● **EXERCISE DESCRIPTION**
The required answer is every line of the data containing the word "START".

(Collected data entries)
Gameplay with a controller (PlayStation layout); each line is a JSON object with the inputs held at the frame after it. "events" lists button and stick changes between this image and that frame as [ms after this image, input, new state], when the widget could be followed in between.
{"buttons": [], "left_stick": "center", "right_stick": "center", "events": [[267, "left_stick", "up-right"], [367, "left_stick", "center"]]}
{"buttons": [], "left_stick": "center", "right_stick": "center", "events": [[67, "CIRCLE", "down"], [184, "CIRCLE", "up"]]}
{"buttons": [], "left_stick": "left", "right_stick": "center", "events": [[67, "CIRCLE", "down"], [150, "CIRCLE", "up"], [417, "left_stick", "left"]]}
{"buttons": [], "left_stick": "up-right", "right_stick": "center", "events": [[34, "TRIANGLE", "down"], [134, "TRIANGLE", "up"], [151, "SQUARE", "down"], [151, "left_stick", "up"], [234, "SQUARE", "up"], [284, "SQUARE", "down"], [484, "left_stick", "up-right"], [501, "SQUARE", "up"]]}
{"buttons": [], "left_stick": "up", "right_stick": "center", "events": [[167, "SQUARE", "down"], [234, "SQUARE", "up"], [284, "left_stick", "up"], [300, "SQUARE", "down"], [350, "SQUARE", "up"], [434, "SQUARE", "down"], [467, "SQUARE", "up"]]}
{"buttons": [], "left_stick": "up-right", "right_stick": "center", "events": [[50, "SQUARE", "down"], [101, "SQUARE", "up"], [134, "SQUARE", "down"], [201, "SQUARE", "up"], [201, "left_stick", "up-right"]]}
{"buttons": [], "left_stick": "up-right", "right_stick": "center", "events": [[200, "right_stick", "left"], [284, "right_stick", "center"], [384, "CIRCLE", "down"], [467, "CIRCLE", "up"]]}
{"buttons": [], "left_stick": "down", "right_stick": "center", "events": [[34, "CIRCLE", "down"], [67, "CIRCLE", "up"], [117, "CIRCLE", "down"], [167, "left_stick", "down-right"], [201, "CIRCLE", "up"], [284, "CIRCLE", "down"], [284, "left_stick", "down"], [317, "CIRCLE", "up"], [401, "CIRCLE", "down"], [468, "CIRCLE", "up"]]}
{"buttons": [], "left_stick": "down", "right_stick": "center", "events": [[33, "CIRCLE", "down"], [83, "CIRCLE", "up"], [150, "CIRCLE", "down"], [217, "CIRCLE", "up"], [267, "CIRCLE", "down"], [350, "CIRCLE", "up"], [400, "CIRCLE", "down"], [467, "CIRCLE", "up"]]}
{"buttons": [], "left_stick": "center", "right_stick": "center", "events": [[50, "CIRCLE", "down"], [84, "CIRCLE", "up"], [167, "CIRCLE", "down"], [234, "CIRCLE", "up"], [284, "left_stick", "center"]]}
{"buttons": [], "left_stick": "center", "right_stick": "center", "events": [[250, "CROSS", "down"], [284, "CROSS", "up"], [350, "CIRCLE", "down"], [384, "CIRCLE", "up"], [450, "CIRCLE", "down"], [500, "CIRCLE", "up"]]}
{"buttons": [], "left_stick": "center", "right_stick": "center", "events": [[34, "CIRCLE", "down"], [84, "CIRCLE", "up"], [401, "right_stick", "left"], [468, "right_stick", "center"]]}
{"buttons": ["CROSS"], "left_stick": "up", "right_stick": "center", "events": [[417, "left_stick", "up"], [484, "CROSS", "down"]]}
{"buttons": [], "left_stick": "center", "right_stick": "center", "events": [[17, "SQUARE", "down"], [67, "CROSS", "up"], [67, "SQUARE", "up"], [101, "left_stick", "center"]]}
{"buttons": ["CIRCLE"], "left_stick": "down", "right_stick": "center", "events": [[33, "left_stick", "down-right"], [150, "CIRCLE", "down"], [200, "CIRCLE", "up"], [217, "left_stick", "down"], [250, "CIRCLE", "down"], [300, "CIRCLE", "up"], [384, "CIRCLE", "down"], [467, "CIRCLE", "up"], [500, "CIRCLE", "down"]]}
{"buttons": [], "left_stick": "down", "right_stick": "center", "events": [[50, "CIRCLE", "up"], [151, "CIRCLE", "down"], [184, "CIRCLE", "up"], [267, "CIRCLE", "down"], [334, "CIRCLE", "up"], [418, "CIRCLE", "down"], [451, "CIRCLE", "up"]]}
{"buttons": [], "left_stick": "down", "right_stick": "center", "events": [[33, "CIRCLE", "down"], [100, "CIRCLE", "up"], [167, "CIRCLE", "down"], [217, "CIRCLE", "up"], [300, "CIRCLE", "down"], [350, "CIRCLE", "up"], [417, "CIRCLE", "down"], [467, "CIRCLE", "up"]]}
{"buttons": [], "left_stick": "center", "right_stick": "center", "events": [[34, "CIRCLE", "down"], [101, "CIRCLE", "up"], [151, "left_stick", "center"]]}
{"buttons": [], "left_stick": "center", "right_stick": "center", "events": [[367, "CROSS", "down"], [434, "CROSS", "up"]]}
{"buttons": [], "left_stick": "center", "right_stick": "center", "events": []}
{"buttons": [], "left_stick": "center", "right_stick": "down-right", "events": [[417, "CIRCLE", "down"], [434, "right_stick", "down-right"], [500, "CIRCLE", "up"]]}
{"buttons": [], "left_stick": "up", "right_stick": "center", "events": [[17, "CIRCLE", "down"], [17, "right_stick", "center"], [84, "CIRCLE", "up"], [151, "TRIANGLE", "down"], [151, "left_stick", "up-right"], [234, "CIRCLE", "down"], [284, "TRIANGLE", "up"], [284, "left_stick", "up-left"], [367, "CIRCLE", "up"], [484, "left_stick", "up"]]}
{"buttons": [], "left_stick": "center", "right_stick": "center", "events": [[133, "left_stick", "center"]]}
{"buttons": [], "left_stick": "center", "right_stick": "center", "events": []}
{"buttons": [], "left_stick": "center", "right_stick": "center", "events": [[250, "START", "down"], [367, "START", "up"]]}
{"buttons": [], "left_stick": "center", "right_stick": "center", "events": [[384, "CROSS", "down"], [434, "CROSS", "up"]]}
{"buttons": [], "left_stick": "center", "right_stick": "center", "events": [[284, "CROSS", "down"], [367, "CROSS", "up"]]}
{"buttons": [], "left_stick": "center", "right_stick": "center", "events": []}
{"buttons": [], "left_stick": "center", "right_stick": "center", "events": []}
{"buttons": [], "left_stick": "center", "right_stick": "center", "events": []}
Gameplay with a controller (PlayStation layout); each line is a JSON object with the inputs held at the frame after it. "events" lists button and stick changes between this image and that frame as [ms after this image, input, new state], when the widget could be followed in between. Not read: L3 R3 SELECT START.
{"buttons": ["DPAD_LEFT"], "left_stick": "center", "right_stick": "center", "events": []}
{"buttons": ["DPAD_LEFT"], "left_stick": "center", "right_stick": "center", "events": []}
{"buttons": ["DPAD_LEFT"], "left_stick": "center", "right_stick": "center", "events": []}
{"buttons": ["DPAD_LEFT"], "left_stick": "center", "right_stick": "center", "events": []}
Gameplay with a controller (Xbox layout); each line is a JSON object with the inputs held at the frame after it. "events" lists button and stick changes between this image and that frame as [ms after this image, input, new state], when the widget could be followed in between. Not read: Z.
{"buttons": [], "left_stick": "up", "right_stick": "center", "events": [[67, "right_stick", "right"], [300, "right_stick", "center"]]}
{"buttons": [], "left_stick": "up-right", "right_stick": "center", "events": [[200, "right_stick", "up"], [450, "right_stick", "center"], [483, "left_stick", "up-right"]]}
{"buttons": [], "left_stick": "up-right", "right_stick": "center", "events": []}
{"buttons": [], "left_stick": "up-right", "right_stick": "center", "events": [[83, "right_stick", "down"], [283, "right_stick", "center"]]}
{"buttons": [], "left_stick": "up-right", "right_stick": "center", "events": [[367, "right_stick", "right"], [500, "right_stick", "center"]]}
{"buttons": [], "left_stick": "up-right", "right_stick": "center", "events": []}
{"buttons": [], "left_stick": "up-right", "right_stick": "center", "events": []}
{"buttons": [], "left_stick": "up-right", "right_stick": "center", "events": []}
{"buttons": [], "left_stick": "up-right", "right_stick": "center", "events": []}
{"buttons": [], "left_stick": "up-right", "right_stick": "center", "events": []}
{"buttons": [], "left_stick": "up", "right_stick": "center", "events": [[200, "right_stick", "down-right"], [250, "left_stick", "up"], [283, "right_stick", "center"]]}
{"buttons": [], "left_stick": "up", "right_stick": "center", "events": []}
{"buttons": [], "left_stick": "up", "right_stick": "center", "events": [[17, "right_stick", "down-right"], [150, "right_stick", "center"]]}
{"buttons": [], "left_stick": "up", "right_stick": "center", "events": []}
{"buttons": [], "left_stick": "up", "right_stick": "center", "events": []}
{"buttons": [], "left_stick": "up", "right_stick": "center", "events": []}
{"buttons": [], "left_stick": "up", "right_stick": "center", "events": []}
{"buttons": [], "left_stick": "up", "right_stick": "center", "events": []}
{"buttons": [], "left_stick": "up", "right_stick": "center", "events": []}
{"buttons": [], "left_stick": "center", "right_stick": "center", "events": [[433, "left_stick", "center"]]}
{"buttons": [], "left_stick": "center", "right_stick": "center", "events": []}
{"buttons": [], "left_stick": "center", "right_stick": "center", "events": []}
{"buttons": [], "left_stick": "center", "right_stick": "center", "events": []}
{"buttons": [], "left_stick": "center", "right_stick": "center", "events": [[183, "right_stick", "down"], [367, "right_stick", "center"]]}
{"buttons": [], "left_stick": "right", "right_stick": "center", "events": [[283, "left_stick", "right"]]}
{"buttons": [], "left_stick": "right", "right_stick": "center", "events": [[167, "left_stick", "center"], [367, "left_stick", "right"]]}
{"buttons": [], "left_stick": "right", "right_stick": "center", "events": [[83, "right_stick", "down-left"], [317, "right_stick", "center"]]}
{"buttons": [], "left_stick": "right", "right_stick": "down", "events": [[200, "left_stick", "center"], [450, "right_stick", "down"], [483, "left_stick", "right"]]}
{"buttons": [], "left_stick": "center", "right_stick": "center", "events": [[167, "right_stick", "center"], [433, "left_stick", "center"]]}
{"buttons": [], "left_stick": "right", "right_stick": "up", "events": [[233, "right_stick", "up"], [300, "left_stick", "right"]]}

● **ANSWER TO THIS EXERCISE**
{"buttons": [], "left_stick": "center", "right_stick": "center", "events": [[250, "START", "down"], [367, "START", "up"]]}
Gameplay with a controller (PlayStation layout); each line is a JSON object with the inputs held at the frame after it. "events" lists button and stick changes between this image and that frame as [ms after this image, input, new state], when the widget could be followed in between. Not read: L3 R3 SELECT START.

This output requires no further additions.